Senior Sports Reporter
THE last two years have been tumultuous for the Zimbabwe women’s cricket team.
They endured the worst, in a short period, starting with the dejection of being kicked out of the previous ICC T20 World Cup.
They then had to deal with the adverse effects of the coronavirus pandemic which crippled sport worldwide.
But, the light is beginning to shine on them again.
It has been confirmed that the Pakistan senior women’s team, who are currently on tour of South Africa, will make a stop-over in Zimbabwe for three One Day games and a two-match T20 series.
The Lady Chevrons team manager, Caroline Nyamande, said they can afford to smile again as they are set to return to international cricket for the first time since May 2019.
The women’s side had been starved of game time and morale was getting low.
Nyamande said she literally jumped with joy after learning of the Government’s approval to host Pakistan next month.
Coach Adam Chifo said it was a boost in their quest for World Cup qualification and ODI status.
“We were elated.

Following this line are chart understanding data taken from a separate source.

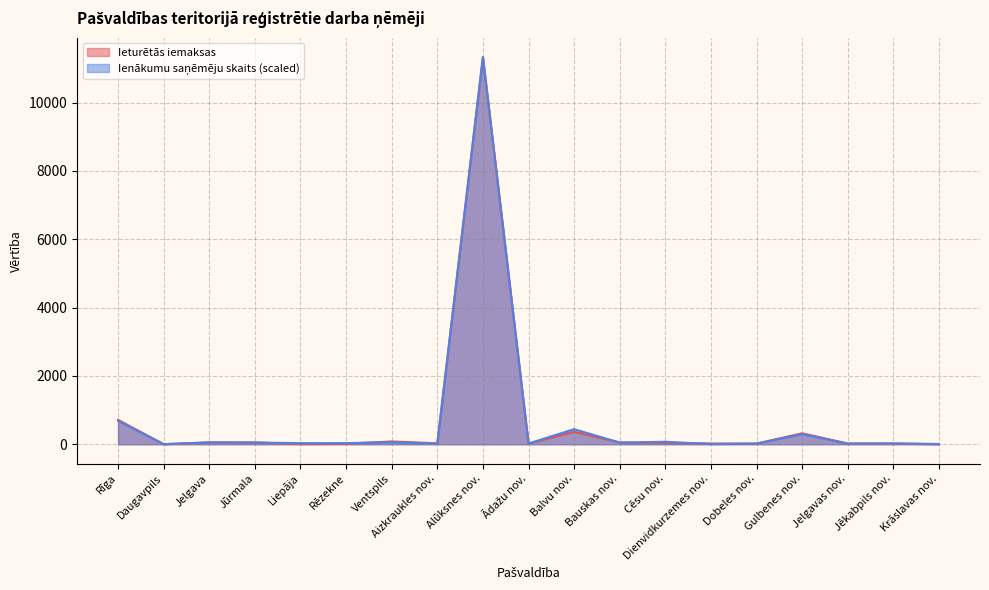

How many values in the Ienākumu saņēmēju skaits series are below 32?

8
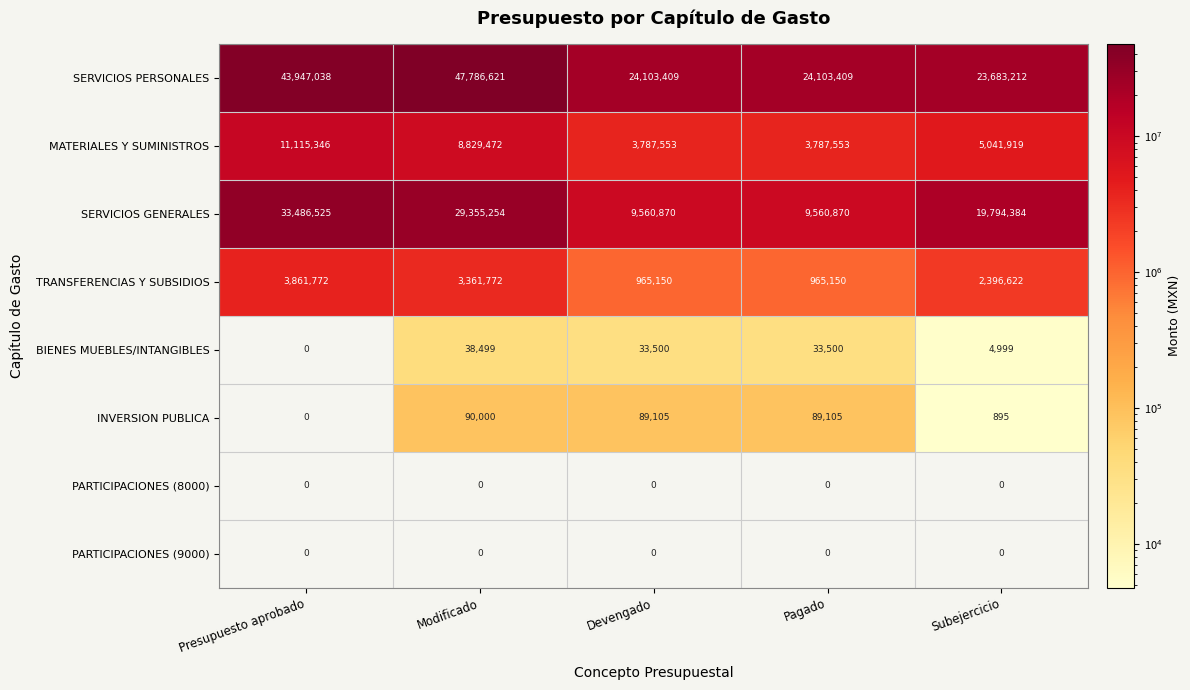

What is the maximum value shown in the chart?

47786621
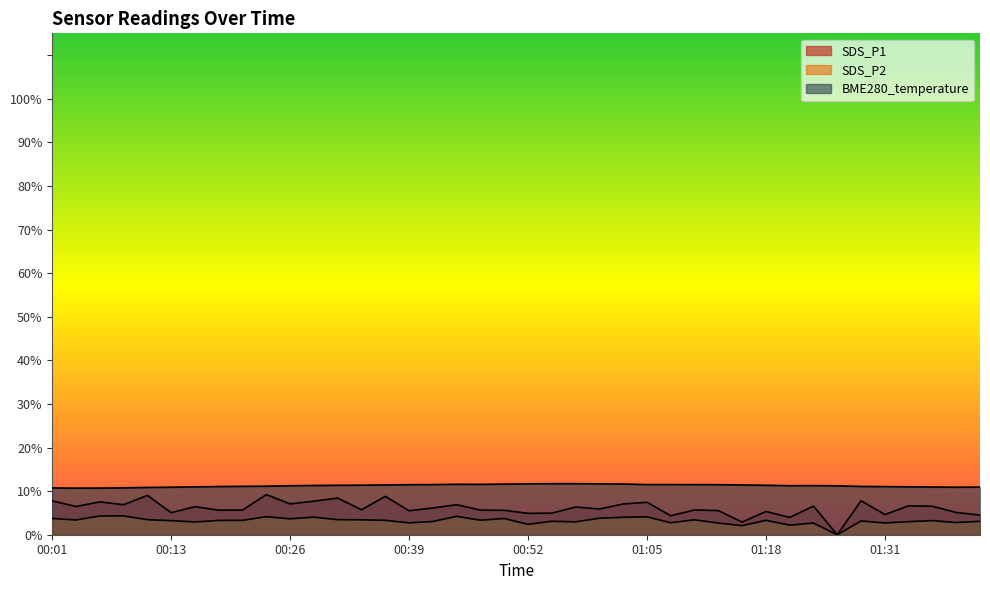

Reading left to right, transcribe all the data shown in this chart.

BME280_temperature: 10.7	10.7	10.7	10.7	10.8	10.9	11.0	11.1	11.1	11.1	11.2	11.3	11.3	11.4	11.4	11.5	11.5	11.6	11.6	11.6	11.7	11.7	11.7	11.7	11.6	11.5	11.5	11.5	11.5	11.4	11.3	11.2	11.3	11.2	11.1	11.0	11.0	10.9	10.9	10.9
SDS_P1: 7.8	6.5	7.5	6.9	9.0	5.0	6.4	5.6	5.7	9.2	7.1	7.7	8.4	5.7	8.8	5.5	6.1	6.9	5.6	5.6	4.9	5.0	6.3	5.9	7.0	7.5	4.3	5.7	5.5	2.9	5.3	4.0	6.6	0.0	7.8	4.6	6.6	6.5	5.1	4.5
SDS_P2: 3.7	3.4	4.3	4.3	3.5	3.2	2.9	3.3	3.3	4.1	3.6	4.0	3.5	3.4	3.3	2.7	3.0	4.2	3.3	3.7	2.4	3.1	3.0	3.8	4.0	4.1	2.8	3.4	2.7	2.1	3.3	2.2	2.7	0.0	3.1	2.7	3.0	3.2	2.8	3.1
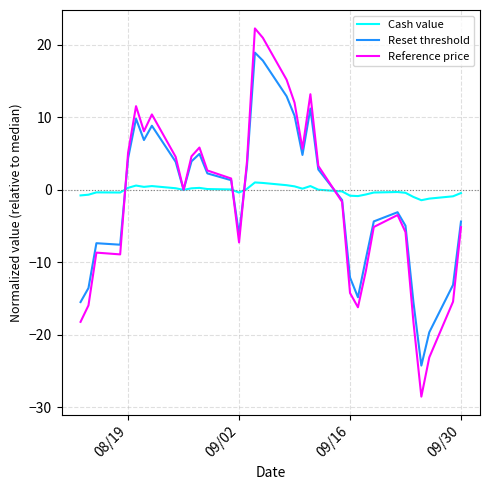

Rank the series by their maximum value, from lowest to highest.

Cash value, Reset threshold, Reference price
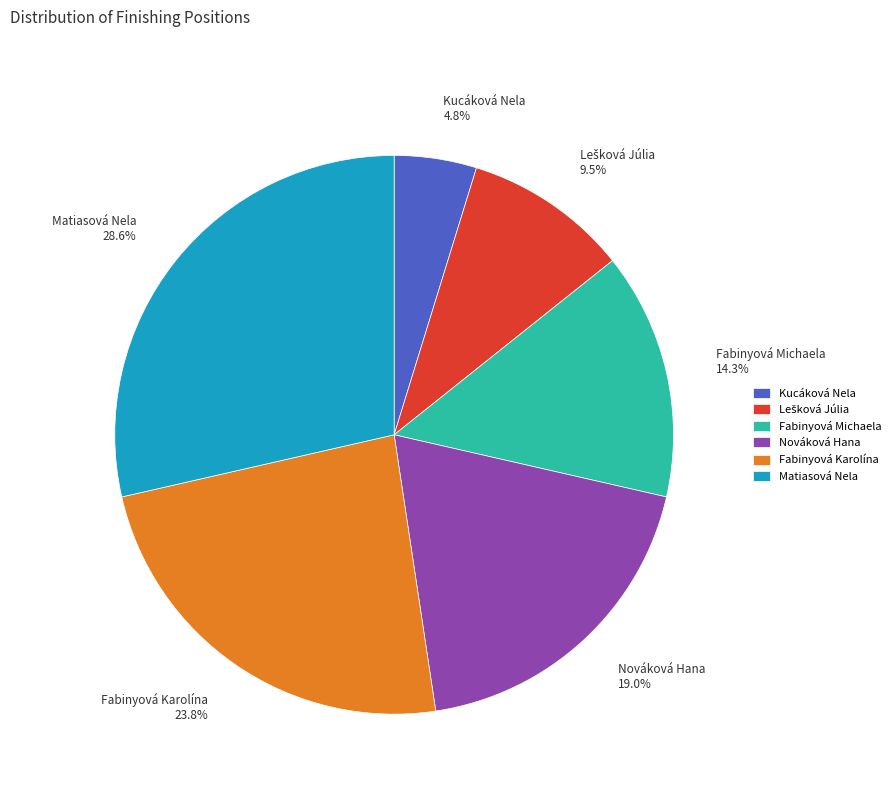

To the nearest percent, what is the difference between the largest and smallest slice percentages?

24%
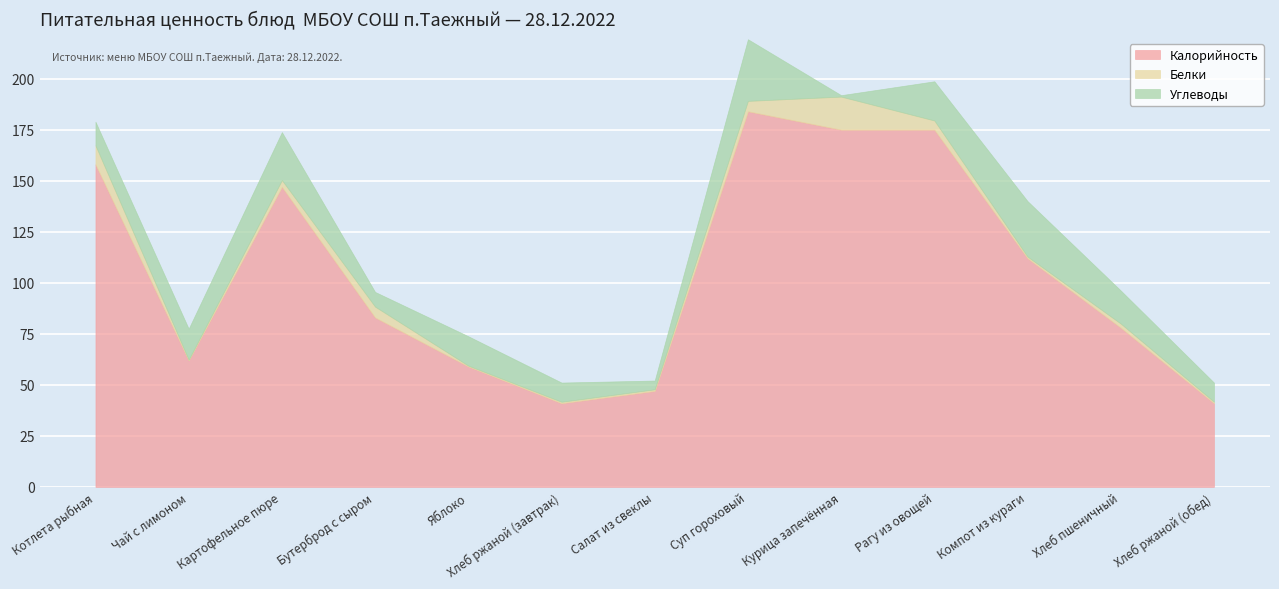

True or false: Углеводы and Калорийность cross at least once.

False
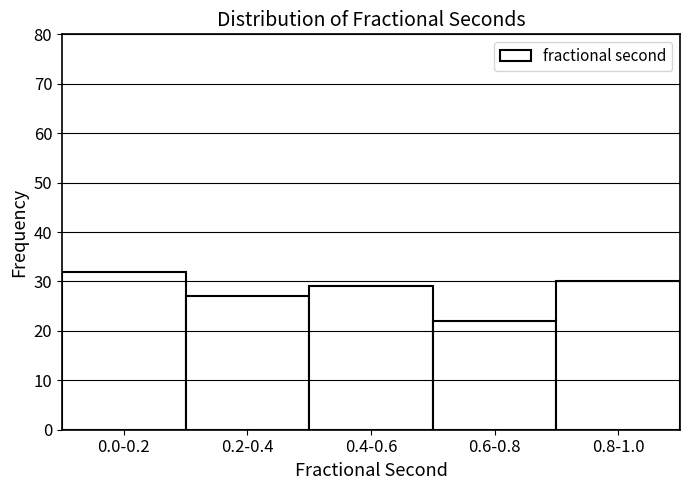

Reading left to right, extract all data points from this chart.

32	27	29	22	30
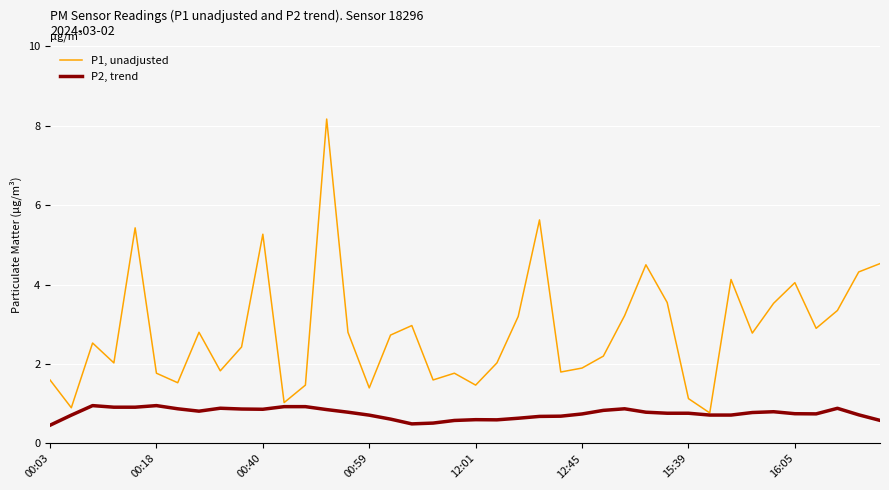

Which series has the largest total across all categories?

P1, unadjusted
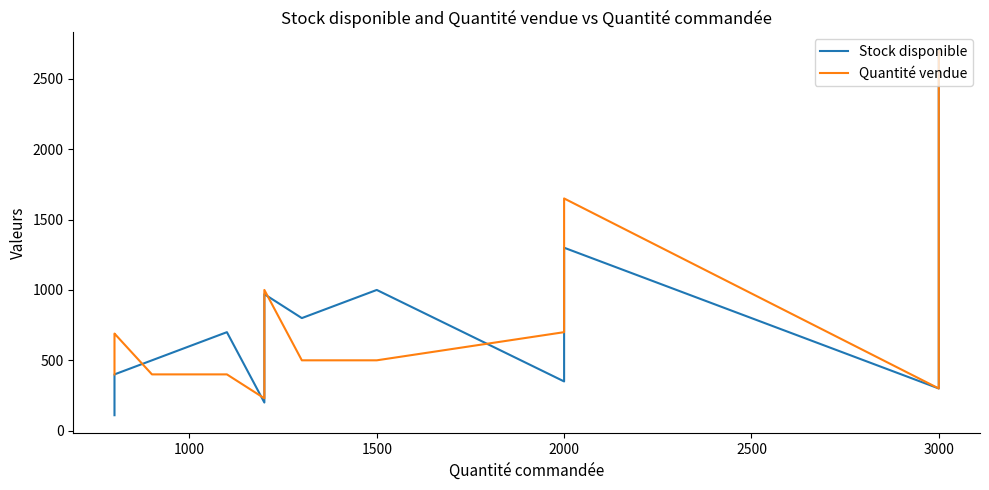

What are all the series names shown in the legend?

Stock disponible, Quantité vendue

It was the best news ever, it’s like we were waiting in limbo. One foot in and one foot out so we literally jumped with joy,” Nyamande told The Saturday Herald.
“The series is the much-needed game time at international level that we have not had in a very long while.
“This is quite a huge break for us, so we are very excited about this tour.”
The tour will be held in a bio-secure bubble with no spectators allowed at the match venue.
All matches are scheduled to be played at Harare Sports Club, starting with the one-dayers on February 11, 13 and 15.
The T20 games are pencilled in for February 18 and 20.
The series will mark the first time the Zimbabwe senior women’s team will be involved in international cricket since May 2019.
The side is still trying to recover from the setbacks faced in the last two years.
Morale reached rock bottom when they were barred from the 2019 World Cup qualifiers, following a protracted stand-off between ICC and the Zimbabwean authorities.
They could have resumed internationals last year but lightning struck for the second time when the qualifiers for the 2022 ICC Women’s World Cup which were scheduled for Sri Lanka were postponed to this year.
Both Zimbabwe and Pakistan will be using the tour as part of their preparations for the ICC Women’s World Cup Qualifier 2021, a 10-team tournament that will be held in June and July.
The top three teams from that qualifying event will progress to the 50-over ICC Women’s Cricket World Cup 2022 in New Zealand.
Chifo said the team was focused on qualifying for the World Cup and also pushing for the attainment of ODI status.
“We are very grateful for having been afforded a chance by the SRC and government to return to doing what we love doing, that is playing cricket and we are all excited,” said Chifo. “Obviously, we were devastated by missing out on the T20 World Cup qualifiers due to the ICC ban and I must say it’s been tough being in the wilderness for almost two years.
“It’s something that we have been trying to manage that the players don’t lose heart and stay focused on our main goal, that of qualifying for the World Cup and ultimately obtaining ODI status.
“We have a big chance of qualifying for the World Cup. It all depends on how much we want it and this can only be complimented by a solid road map with a clearly defined plan.
“This is what we are putting in place and it includes playing top teams like Pakistan.
“Hopefully, we will have an opportunity to play two or more top-ranked teams before the qualifiers so that we can be able to assess ourselves and work on areas of concern before the major tournament.’’
Local women’s cricket received some cheer following the announcement of the domestic one-day and T20 tournaments.
Lady Chevrons team manager, Nyamande, said the move by ZC was a master-stroke in the revival of the game.
She also hopes for better showing against Pakistani.
“We were late in starting with the preps as you can see, but with Pakistan coming, we are just excited and are looking forward to the games,” she said.
“We had kind of lost the momentum we had and felt quite derailed. It was really disappointing and with the women it’s a different thing altogether.
“They easily give up on things. The domestic games, however, brought the energy we need so now we play in hope.”
ZC, having already successfully hosted domestic competitions in a controlled environment, will host the Pakistan women series in a bio-secure bubble in order to greatly minimise the risk of the coronavirus spreading.
Stringent protocols for the tour are already in place, with the ZC COVID-19 Committee, which includes the organisation’s chief medical officer, Solomon Madzogo, meeting twice a week to ensure all is in place for a safe series.